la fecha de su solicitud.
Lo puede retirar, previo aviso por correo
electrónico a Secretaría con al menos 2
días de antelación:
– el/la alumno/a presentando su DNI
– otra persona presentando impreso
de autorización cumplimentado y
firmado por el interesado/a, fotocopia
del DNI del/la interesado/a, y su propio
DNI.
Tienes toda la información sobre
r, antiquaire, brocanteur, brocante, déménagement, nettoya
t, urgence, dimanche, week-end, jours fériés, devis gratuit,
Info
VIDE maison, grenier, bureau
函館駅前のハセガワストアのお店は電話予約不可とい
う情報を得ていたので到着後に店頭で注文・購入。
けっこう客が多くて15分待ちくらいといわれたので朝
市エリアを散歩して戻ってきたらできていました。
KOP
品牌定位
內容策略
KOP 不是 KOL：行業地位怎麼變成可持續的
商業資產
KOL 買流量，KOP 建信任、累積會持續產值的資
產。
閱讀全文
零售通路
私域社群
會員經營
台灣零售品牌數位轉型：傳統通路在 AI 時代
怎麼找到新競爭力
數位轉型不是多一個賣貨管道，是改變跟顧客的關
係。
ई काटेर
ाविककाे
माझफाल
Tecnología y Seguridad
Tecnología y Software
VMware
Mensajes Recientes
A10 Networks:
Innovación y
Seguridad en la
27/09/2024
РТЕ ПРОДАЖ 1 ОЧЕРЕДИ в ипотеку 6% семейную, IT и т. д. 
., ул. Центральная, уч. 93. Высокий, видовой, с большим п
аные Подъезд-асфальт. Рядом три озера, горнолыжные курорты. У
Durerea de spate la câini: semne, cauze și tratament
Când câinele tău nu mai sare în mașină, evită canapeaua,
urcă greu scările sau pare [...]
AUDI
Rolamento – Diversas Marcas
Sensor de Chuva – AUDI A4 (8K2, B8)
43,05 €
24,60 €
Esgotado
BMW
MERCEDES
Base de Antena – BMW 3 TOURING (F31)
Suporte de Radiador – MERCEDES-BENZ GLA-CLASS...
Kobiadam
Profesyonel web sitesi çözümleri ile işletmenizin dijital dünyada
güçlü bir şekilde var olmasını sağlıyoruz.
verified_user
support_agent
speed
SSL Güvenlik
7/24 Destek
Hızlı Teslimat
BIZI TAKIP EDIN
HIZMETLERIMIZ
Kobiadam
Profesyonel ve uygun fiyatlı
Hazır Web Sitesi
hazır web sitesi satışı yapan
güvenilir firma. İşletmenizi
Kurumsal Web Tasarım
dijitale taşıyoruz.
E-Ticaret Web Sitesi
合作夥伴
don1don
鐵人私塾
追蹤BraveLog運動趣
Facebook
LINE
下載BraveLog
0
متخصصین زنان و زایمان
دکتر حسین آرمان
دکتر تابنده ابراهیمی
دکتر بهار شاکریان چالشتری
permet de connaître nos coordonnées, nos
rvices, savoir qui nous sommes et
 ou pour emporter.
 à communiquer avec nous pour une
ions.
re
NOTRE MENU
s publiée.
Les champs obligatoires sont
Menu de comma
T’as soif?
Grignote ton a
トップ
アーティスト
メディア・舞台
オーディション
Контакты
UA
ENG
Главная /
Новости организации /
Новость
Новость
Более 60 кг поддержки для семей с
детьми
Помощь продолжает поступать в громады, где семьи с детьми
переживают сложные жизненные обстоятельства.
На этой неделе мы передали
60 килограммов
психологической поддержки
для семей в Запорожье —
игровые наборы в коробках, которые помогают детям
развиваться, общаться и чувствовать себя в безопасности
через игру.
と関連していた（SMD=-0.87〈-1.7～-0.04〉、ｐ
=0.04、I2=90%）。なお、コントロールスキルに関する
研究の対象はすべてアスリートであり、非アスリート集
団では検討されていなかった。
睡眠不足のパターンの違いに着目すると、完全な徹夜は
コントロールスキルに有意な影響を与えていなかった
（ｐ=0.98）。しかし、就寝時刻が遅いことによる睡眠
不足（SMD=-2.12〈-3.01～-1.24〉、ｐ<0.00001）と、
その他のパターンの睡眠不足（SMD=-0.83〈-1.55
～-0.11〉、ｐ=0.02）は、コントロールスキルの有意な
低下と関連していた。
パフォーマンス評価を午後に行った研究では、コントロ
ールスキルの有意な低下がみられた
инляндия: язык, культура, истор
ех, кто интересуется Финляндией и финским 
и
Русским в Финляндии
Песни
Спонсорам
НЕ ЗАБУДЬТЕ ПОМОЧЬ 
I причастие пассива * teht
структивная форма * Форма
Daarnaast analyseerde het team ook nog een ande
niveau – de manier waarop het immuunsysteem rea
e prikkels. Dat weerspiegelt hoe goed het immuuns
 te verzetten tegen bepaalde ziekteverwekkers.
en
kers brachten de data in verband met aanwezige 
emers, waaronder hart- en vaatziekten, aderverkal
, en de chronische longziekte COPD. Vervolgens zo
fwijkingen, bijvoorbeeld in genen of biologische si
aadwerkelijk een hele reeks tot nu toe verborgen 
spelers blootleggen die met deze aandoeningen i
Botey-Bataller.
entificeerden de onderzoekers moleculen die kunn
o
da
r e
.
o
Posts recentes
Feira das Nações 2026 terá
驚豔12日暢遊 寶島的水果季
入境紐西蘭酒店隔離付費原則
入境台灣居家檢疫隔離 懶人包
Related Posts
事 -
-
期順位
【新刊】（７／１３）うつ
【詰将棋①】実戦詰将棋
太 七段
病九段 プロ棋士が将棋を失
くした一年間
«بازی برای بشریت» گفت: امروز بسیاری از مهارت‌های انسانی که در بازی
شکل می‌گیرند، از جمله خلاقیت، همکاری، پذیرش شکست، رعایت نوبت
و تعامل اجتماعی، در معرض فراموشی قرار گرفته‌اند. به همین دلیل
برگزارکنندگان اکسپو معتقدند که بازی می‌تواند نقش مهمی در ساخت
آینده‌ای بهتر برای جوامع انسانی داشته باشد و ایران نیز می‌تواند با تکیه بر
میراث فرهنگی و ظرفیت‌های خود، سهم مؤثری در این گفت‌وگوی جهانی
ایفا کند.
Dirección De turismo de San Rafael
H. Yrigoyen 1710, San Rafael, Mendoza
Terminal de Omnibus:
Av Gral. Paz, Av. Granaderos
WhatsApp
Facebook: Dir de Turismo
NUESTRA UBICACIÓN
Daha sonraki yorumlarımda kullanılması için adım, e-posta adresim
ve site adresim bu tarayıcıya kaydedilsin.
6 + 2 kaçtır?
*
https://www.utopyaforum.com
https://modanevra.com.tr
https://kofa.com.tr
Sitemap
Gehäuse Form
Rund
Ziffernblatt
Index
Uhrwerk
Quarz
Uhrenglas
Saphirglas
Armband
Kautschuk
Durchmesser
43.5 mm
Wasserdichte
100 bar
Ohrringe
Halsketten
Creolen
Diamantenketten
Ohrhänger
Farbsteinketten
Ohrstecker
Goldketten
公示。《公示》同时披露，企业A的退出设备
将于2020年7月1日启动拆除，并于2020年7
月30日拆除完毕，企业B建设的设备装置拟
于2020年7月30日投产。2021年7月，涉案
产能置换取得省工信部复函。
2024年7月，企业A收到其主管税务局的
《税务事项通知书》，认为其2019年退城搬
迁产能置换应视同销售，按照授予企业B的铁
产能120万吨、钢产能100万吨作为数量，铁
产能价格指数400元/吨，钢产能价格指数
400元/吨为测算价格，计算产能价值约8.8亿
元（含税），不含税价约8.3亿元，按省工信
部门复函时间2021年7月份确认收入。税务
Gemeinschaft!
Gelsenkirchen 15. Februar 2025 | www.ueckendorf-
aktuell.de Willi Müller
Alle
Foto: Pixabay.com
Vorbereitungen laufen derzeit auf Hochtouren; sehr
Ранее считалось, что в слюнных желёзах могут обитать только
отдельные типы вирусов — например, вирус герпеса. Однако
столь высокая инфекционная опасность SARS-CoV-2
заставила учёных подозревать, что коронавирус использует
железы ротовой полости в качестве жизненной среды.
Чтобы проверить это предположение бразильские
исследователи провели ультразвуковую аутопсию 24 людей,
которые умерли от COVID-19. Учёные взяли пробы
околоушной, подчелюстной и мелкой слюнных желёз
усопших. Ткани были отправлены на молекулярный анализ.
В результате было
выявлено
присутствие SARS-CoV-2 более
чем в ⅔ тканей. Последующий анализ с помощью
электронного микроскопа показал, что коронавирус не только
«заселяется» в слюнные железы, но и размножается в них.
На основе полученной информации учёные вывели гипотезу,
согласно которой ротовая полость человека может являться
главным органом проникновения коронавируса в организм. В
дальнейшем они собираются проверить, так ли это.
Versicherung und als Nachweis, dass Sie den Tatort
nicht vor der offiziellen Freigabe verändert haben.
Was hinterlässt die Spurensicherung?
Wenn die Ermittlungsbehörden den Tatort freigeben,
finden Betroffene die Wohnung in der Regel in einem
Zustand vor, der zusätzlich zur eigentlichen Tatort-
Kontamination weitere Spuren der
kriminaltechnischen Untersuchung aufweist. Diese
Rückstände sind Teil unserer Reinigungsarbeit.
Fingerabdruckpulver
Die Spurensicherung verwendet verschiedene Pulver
● ● ● ●
_WORK ITEM:_ Pick out every line of the listing that contains the string "Tatort".

_ANSWER AREA:_
Versicherung und als Nachweis, dass Sie den Tatort
Wenn die Ermittlungsbehörden den Tatort freigeben,
Zustand vor, der zusätzlich zur eigentlichen Tatort-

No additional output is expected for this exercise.